Bewick's Wren along the Tuolumne River Parkway Trail
I took a stroll along the Tuolumne River early this morning, probably the final such stroll for at least a month. Field season has arrived, and I'm going to be in the air and on the road a lot for the next few weeks. I don't do morning walks all that often, and by golly if there weren't some new birds to be seen! I kept hearing a high-pitched trill in the willow-oak thicket, and I finally spied a Bewick's Wren (Thryomanes bewickii) singing away on a branch.

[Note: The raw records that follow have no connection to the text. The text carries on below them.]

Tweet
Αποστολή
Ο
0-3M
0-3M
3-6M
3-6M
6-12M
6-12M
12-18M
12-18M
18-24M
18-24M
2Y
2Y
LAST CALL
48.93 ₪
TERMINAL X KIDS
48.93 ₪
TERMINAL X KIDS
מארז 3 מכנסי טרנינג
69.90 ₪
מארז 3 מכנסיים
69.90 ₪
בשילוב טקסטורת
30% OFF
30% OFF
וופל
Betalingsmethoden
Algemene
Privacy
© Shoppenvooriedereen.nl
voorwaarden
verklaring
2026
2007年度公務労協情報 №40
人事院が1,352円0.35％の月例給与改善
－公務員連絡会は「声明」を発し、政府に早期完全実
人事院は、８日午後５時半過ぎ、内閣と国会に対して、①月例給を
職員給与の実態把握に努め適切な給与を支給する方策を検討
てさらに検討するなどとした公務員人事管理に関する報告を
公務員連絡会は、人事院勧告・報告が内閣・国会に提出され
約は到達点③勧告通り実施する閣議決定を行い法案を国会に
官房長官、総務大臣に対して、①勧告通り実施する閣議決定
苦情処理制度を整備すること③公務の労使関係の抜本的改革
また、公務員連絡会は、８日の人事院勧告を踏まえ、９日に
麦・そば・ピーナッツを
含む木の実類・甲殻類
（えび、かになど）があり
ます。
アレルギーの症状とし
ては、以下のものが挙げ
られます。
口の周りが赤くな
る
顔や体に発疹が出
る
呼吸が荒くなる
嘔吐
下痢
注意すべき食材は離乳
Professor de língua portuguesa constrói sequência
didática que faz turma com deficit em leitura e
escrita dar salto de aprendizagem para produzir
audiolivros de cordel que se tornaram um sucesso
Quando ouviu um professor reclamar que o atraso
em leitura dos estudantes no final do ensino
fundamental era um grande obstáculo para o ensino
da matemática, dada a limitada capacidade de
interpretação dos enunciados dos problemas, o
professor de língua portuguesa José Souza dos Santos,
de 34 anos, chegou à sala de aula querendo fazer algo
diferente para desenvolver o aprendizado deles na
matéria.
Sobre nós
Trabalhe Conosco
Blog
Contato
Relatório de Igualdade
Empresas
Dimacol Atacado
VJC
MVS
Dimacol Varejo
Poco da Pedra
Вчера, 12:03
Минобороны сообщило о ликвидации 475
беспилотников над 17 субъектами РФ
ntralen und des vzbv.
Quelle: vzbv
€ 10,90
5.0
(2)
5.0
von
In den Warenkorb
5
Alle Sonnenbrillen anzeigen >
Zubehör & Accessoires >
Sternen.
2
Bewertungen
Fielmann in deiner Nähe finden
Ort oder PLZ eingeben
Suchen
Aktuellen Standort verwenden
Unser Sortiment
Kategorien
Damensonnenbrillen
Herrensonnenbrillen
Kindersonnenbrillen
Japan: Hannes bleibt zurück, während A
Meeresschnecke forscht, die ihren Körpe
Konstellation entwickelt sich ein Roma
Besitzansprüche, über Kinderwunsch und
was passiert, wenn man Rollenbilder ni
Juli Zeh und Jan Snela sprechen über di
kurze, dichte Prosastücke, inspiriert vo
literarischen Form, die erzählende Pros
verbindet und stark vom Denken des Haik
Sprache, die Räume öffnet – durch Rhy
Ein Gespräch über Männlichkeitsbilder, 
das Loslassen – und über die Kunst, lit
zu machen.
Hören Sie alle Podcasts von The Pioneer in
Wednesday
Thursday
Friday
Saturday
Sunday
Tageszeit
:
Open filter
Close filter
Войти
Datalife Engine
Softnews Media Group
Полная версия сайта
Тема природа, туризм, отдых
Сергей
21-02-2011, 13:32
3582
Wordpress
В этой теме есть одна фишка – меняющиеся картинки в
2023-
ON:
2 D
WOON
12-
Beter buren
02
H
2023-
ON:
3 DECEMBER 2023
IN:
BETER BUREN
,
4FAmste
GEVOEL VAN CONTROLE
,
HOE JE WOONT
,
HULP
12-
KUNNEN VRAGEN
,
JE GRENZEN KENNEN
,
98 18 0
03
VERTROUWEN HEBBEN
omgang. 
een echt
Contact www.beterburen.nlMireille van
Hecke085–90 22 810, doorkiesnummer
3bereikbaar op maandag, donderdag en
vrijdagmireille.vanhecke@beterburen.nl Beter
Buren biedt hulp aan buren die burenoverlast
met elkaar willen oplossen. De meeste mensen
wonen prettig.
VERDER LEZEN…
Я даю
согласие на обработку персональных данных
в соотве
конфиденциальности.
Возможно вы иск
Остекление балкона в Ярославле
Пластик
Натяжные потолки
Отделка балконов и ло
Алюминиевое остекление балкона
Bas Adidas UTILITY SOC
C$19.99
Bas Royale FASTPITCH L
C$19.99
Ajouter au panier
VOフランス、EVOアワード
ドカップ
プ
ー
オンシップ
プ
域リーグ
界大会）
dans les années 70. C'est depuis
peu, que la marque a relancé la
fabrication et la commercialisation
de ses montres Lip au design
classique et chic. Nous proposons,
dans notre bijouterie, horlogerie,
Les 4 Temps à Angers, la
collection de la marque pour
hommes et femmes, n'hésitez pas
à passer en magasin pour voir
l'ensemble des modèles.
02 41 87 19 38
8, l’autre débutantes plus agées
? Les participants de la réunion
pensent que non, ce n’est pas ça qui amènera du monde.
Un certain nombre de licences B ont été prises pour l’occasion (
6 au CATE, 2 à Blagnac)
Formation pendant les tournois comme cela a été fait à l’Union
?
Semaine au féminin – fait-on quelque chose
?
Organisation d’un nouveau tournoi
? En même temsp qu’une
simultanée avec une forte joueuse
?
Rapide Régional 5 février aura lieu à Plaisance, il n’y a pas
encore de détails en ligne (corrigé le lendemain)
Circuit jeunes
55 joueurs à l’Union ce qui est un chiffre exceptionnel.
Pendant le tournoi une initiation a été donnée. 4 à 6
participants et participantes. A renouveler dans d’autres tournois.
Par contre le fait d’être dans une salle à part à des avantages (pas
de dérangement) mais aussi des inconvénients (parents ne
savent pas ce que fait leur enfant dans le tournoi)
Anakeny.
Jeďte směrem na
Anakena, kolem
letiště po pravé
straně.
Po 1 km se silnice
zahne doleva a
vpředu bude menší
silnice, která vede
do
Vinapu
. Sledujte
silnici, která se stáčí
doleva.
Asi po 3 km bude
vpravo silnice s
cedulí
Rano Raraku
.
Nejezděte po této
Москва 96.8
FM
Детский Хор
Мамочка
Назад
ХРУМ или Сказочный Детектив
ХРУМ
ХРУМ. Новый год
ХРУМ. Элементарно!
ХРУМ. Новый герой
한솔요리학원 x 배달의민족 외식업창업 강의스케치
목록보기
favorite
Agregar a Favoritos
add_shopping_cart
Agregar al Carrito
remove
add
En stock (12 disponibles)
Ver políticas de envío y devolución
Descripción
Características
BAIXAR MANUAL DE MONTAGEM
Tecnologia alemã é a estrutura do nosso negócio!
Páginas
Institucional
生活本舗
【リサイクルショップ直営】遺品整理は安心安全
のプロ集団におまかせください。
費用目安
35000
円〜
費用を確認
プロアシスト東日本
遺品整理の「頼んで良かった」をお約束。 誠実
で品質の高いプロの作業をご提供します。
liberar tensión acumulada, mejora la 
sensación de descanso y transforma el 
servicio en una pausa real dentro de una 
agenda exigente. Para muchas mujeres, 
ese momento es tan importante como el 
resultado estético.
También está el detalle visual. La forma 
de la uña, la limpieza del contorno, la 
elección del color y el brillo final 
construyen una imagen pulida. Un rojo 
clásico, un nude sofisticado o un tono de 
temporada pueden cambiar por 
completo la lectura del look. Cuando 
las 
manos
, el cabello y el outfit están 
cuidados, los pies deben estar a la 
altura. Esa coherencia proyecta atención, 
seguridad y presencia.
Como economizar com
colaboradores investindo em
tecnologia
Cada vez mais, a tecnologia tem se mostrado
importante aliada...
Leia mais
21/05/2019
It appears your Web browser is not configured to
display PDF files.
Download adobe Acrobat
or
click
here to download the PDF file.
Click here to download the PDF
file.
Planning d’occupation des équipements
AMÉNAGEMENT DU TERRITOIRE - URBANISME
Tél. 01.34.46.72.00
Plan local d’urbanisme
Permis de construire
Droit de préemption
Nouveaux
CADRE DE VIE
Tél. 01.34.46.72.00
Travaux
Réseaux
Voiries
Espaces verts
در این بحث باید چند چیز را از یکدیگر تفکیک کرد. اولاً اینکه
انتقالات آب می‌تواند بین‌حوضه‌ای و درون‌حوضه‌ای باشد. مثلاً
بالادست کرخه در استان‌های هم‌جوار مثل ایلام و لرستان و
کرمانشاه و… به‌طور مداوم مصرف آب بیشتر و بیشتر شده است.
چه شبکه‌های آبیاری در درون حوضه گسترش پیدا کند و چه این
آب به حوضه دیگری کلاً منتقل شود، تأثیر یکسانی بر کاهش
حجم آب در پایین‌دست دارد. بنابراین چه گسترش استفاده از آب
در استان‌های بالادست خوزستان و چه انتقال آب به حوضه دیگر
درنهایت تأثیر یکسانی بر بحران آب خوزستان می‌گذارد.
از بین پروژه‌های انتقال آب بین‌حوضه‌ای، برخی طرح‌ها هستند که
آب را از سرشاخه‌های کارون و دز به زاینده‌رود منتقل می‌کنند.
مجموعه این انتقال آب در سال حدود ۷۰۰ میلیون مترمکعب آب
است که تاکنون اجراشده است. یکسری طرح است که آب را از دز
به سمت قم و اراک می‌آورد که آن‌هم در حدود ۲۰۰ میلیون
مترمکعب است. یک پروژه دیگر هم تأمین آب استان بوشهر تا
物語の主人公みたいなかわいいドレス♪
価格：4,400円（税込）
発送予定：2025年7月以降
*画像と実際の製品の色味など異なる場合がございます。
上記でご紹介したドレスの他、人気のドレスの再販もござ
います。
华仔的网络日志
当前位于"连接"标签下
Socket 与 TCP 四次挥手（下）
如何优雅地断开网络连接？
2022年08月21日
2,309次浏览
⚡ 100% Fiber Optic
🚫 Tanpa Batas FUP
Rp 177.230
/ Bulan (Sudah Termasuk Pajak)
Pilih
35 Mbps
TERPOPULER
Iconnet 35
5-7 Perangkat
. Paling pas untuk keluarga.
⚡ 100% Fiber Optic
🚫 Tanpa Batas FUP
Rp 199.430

The identification was based on the beak size, the white eye streak, and the long barred tail (as always, I'll happily correct any mistakes. The Bewick's Wrens aren't exactly threatened, but they have gone into a steep population decline in the last few decades. They've essentially disappeared from the Eastern U.S. and Midwest. Their decline has been matched by the expansion of the range of the House Wren. The House Wrens will take over prime nesting hollows used by the Bewick's Wren.
The Tuolumne River Parkway trail follows two miles of the river where it emerges from the Sierra Nevada foothills onto the floor of California's Great Valley. It will have an opening ceremony on Saturday May 21st at 10AM if you are in the area. I'm already seeing an increase in foot traffic, and someone is almost always parked at the new lot at the western end of the trail. There's been more trash, too, unfortunately. People can be such slobs sometimes. I'm walking with a trash bag in hand these days. Most folks, though, are of the nice kind, and I mostly see people enjoying themselves.